Page text
This is the first RBA update for this year and as anticipated, the Reserve Bank decided to leave interest rates unchanged this month.

While this respite is welcomed, it is generally accepted that we should anticipate interest rates to increase over the oncoming year but as always there is conjecture as to when interest rates will rise and by how much. Realistically, all prudent borrowers should allow for at least two interest rate rises from the Reserve Bank this year.

Additionally, the Reserve bank will need to take in to account the financial impact to the Australian economy from the recent devastation Queensland has suffered, the consequent increase in inflation and continuing upward pressure on wages from low unemployment. 
 
It will also be interesting to see if the banks make the unpopular decision to again increase their interest rates this year independent of any decisions by the Reserve Bank. Currently, interest rates paid by the banks on wholesale funds borrowed from overseas to lend for home loans in Australia are continuing to progressively increase from last year’s levels. Lenders will need to decide whether they pass on these increased costs to borrowers or absorb some or all of the increased costs to remain competitive.

Data extract

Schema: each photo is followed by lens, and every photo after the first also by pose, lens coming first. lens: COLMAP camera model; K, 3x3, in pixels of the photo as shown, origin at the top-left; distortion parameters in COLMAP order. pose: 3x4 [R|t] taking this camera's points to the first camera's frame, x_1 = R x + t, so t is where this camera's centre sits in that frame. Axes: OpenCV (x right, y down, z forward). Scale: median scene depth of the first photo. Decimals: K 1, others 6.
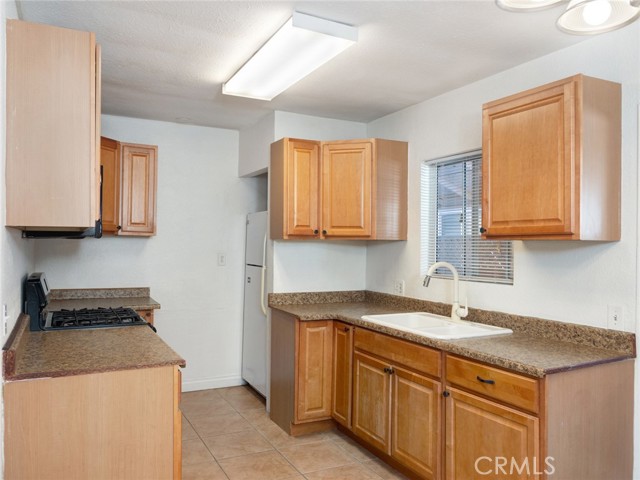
lens RADIAL K [[492.0, 0, 324.5], [0, 492.0, 238.6], [0, 0, 1]] dist [0.003078, -0.001258]
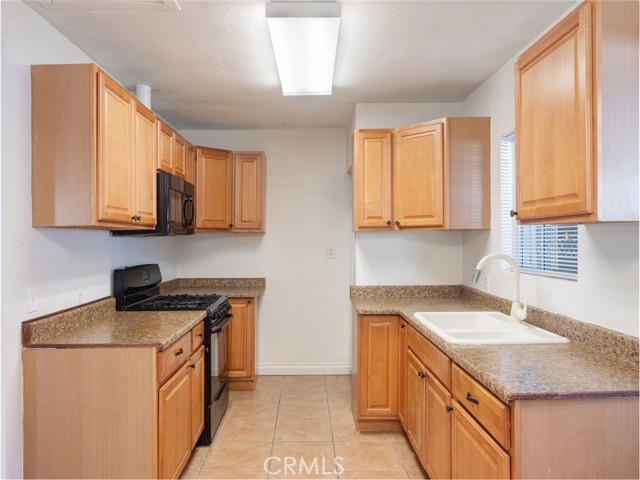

Problems and tasks
- A) In the interest rate update, rewrite the paragraph beginning "It will also be interesting" as a short bulleted list that keeps its main facts.
- B) Answer these questions from the interest rate update:
(i) What did the Reserve Bank decide to do with interest rates this month?
(ii) How many Reserve Bank interest rate rises should prudent borrowers allow for this year?
(iii) What money do banks borrow from overseas to lend for home loans in Australia?
- C) List every factor the interest rate update says the Reserve Bank will need to take into account.

Answers for each item
- A)
- The banks may again raise their interest rates this year, apart from any Reserve Bank decision.
- The rates banks pay on wholesale funds borrowed from overseas to lend for Australian home loans keep rising from last year's levels.
- Lenders must choose between passing these higher costs on to borrowers and absorbing some or all of them to stay competitive.

- B)
(i) It left interest rates unchanged.
(ii) At least two.
(iii) Wholesale funds.

- C)
- The financial impact on the Australian economy from the recent devastation in Queensland
- The resulting increase in inflation
- Continuing upward pressure on wages from low unemployment